Bien entendu, il est illusoire d’imposer un prix de vente à la Russie. C’est donc par un autre mécanisme que ces pays espèrent limiter le prix de vente du brut russe. Les juridictions des pays du G7 et de l’Australie interdiront aux entreprises de ces pays de transporter par voie maritime du pétrole brut et des produits pétroliers d’origine russe dans le monde entier s’ils sont achetés à un prix supérieur à 60 dollars le baril. On imagine qu’il peut y avoir des changements de siège social hors pays du G7 voire des fraudes… La même règle s’applique aux compagnies d’assurance maritime, qui sont principalement britanniques. Ce mécanisme permet donc à la Russie de continuer à vendre du pétrole en dehors du G7 et de l’Australie à condition que ce ne soient pas des compagnies de ces pays qui le transportent ou qui assurent la cargaison. 

On se demande ce que la Grèce, Malte et Chypre ont obtenu en échange de leur accord, car leurs puissants armateurs seront les principales victimes de cette décision, puisqu’ils risquent de souffrir de la concurrence offerte en dehors du G7. 

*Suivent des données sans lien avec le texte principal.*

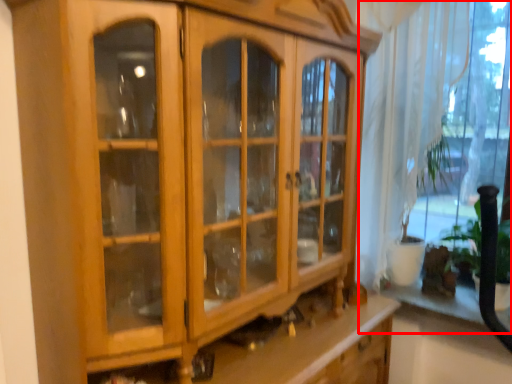
Question: From the image's perspective, what is the correct spatial positioning of window (annotated by the red box) in reference to shelf?

Choices:
 (A) below
 (B) above

Answer: (B)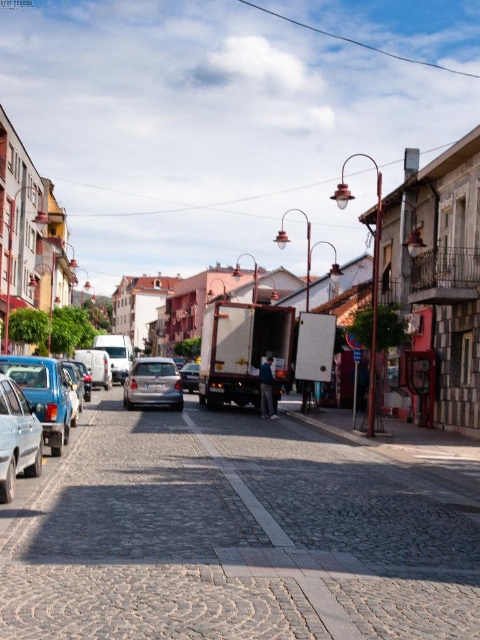
Question: Considering the real-world distances, which object is farthest from the metallic silver car at lower left?

Choices:
 (A) white glossy truck at center
 (B) satin silver car at center

Answer: (A)

Question: From the image, what is the correct spatial relationship of metallic silver car at lower left in relation to satin silver car at center?

Choices:
 (A) below
 (B) above

Answer: (B)

Question: Among these objects, which one is nearest to the camera?

Choices:
 (A) metallic silver car at lower left
 (B) white glossy truck at center
 (C) matte blue car at center-left
 (D) satin silver car at center

Answer: (A)

Question: Based on their relative distances, which object is nearer to the matte silver sedan at center?

Choices:
 (A) matte blue car at center-left
 (B) white glossy truck at center

Answer: (A)

Question: Can you confirm if matte blue car at center-left is bigger than matte silver sedan at center?

Choices:
 (A) yes
 (B) no

Answer: (A)

Question: Can you confirm if white glossy truck at center is positioned above satin silver car at center?

Choices:
 (A) no
 (B) yes

Answer: (B)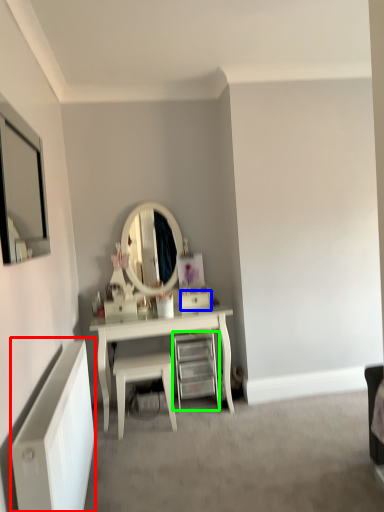
Question: Considering the real-world distances, which object is closest to radiator (highlighted by a red box)? drawer (highlighted by a blue box) or shelf (highlighted by a green box).

Choices:
 (A) drawer
 (B) shelf

Answer: (B)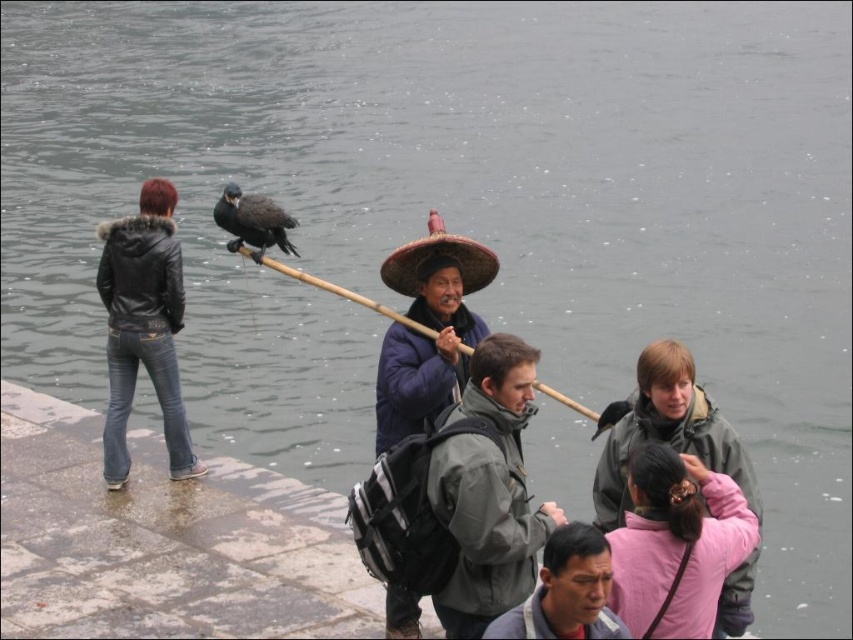
Between point (503, 419) and point (633, 561), which one is positioned in front?

Point (633, 561) is in front.

How distant is gray matte jacket at center from pink fabric hairband at lower right?

gray matte jacket at center is 2.83 meters from pink fabric hairband at lower right.

Is point (508, 496) farther from camera compared to point (711, 504)?

Yes.

Image resolution: width=853 pixels, height=640 pixels. In order to click on gray matte jacket at center in this screenshot , I will do `click(489, 492)`.

Between black leather jacket at left and bamboo stick at center, which one is positioned lower?

Positioned lower is bamboo stick at center.

You are a GUI agent. You are given a task and a screenshot of the screen. Output one action in this format:
    pyautogui.click(x=<x>, y=<y>)
    Task: Click on the black leather jacket at left
    This screenshot has height=640, width=853.
    Given the screenshot: What is the action you would take?
    pos(143,326)

This screenshot has width=853, height=640. In order to click on black leather jacket at left in this screenshot , I will do `click(143, 326)`.

Identify the location of black leather jacket at left. This screenshot has width=853, height=640. (143, 326).

Which is in front, point (107, 321) or point (578, 545)?

Point (578, 545) is more forward.

I want to click on black leather jacket at left, so click(143, 326).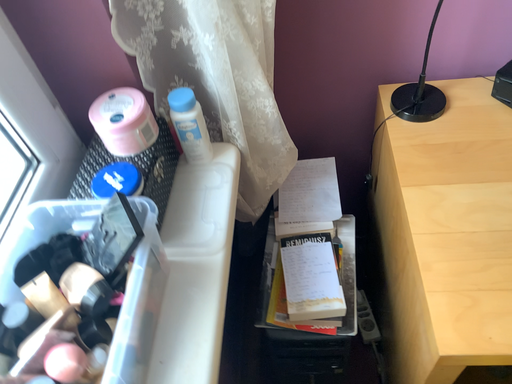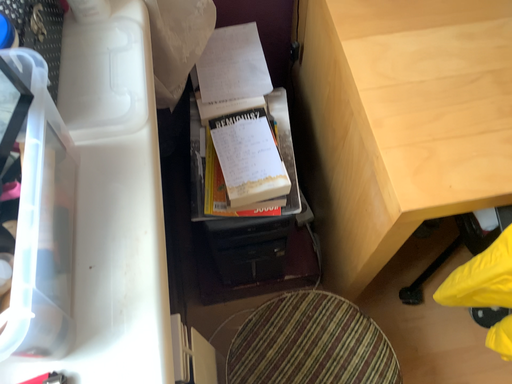
Question: Which way did the camera rotate in the video?

Choices:
 (A) rotated upward
 (B) rotated downward

Answer: (B)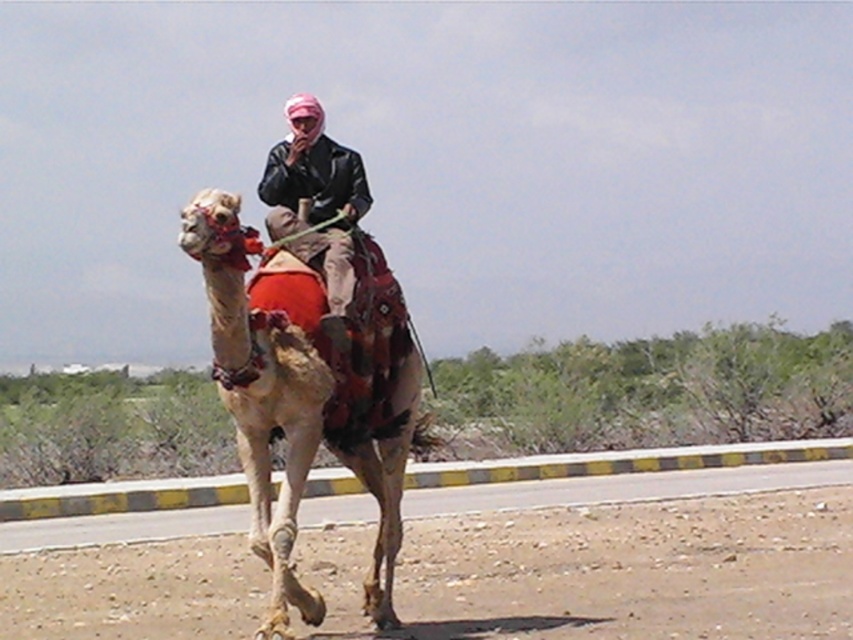
Is the position of brown textured sand at lower center more distant than that of light brown textured camel at center?

Yes, brown textured sand at lower center is further from the viewer.

This screenshot has height=640, width=853. What are the coordinates of `brown textured sand at lower center` in the screenshot? It's located at (608, 570).

Measure the distance between light brown textured camel at center and leather jacket at center.

35.30 inches

Does light brown textured camel at center have a lesser height compared to leather jacket at center?

Incorrect, light brown textured camel at center's height does not fall short of leather jacket at center's.

Where is `light brown textured camel at center`? light brown textured camel at center is located at coordinates (303, 394).

Is brown textured sand at lower center further to camera compared to leather jacket at center?

That is True.

Which of these two, brown textured sand at lower center or leather jacket at center, stands shorter?

brown textured sand at lower center

This screenshot has width=853, height=640. What do you see at coordinates (608, 570) in the screenshot?
I see `brown textured sand at lower center` at bounding box center [608, 570].

Find the location of a particular element. The width and height of the screenshot is (853, 640). brown textured sand at lower center is located at coordinates (608, 570).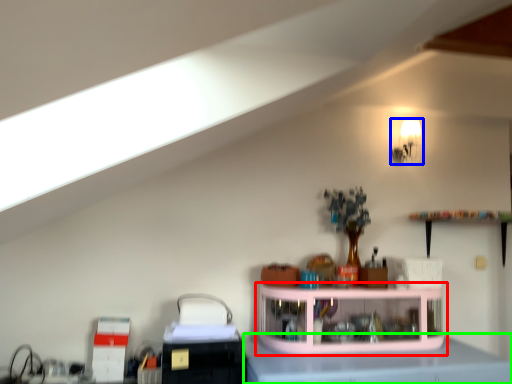
Question: Which is nearer to the shelf (highlighted by a red box)? light fixture (highlighted by a blue box) or counter top (highlighted by a green box).

Choices:
 (A) light fixture
 (B) counter top

Answer: (B)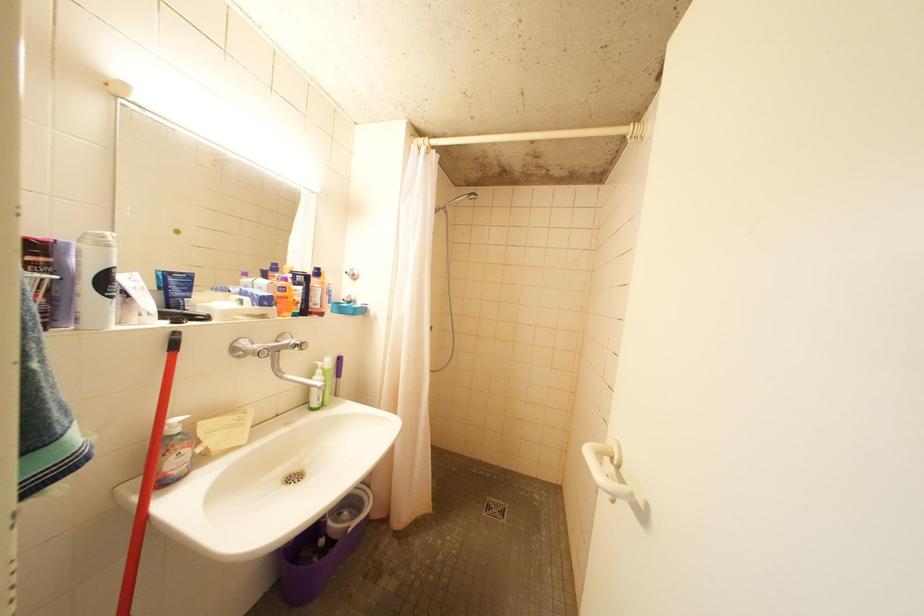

En outre, l’embargo sur les ventes de pétrole russe dans l’UE est entré en vigueur le 5 décembre. Mais une phase plus douloureuse interviendra le 5 février, car alors la sanction portera sur les produits pétroliers. Ce sera un problème majeur, car l’UE importe du diesel depuis des décennies de Russie, nos raffineries ne pouvant produire suffisamment de ce carburant pour satisfaire la consommation en diesel des automobiles et des camions. Comme le diesel est aussi ce qu’on appelle le mazout de chauffage, ceux qui paient déjà trop cher le chauffage au gaz seront rejoints par ceux qui se chauffent au mazout. Cela risque de faire très mal pour ceux qui souffrent déjà de précarité énergétique.

Si Moscou veut vendre son pétrole à un prix plus élevé, elle devra faire appel à des compagnies pétrolières et à des assureurs hors G7 (l’Australie n’est pas très active dans ce domaine). L’autre possibilité est d’imiter le Venezuela et l’Iran, qui sont sous embargo de la part des États-Unis, mais parviennent tout de même à vendre leur pétrole à on ne sait qui en utilisant des transporteurs « clandestins ». Pensez-vous que la Chine et l’Inde vont danser comme siffle le G7 ?

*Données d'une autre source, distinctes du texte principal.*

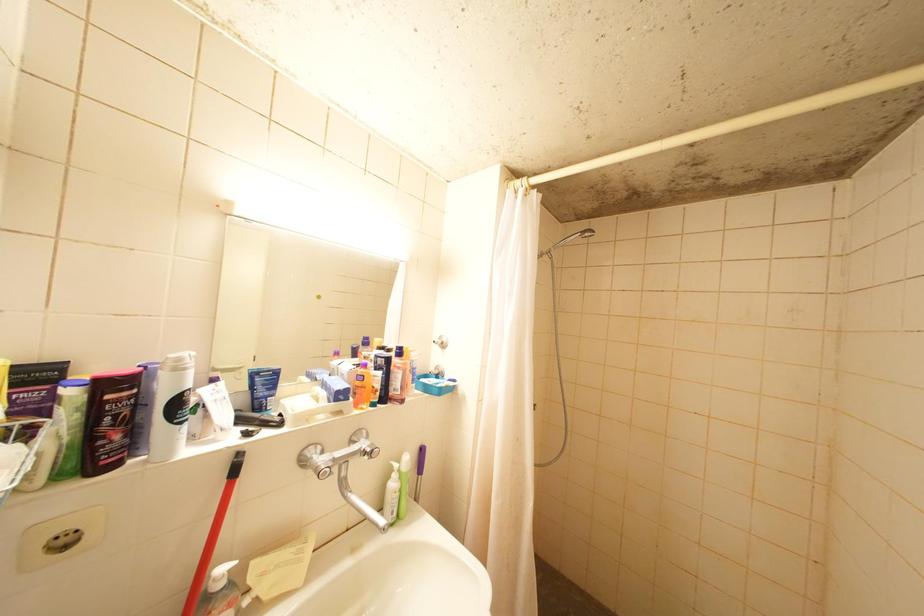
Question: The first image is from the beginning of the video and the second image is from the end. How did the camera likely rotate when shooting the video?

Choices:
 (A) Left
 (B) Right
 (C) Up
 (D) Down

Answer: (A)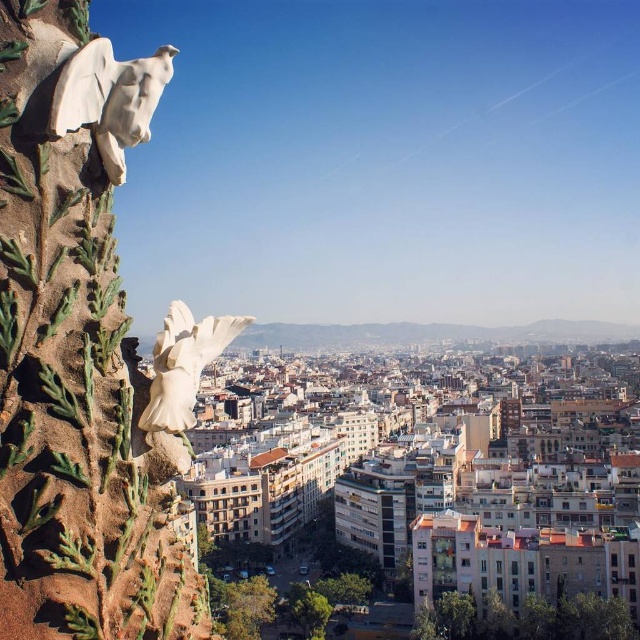
Does white stone eagle at upper left come behind white glossy bird at upper left?

No, white stone eagle at upper left is in front of white glossy bird at upper left.

Is white stone eagle at upper left to the right of white glossy bird at upper left from the viewer's perspective?

Incorrect, white stone eagle at upper left is not on the right side of white glossy bird at upper left.

Is point (112, 116) positioned in front of point (184, 406)?

Yes, point (112, 116) is in front of point (184, 406).

Identify the location of white stone eagle at upper left. The image size is (640, 640). (109, 99).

L’OPEP et la Russie (OPEP +) n’ont pas sourcillé et ont maintenu ce dimanche la réduction de 2 millions de barils par jour qui avait été décidée en octobre au grand dam de Joe Biden. Que va-t-il se passer ? Tout est possible : le prix du pétrole peut augmenter, se stabiliser ou baisser. Mais le prix mondial dépendra avant tout de la demande chinoise, car la Chine consomme 17 % du pétrole mondial, loin devant l’UE qui n’en utilise que 11 %. De plus, pour nous, Européens, le taux de change dollar-euro pourrait avoir un impact plus important que les sanctions. 

Reste à savoir si ce mécanisme fonctionnera, car le pétrole est bel et bien de l’or noir, malgré tous ceux qui abhorrent ce symbole de la réussite de l’économie de marché. Sans pétrole, il n’y a tout simplement pas d’économie de marché ! Le monde du pétrole est si vaste (150 000 litres par seconde et 100 000 dollars par seconde) qu’il n’a jamais été possible de le dominer. Même l’OPEP, qui a tenté de le faire dans les années 1970 n’y est pas parvenue alors qu’elle détient 70 % des réserves mondiales. Je doute que ces mesures sans précédent dérangent vraiment Moscou.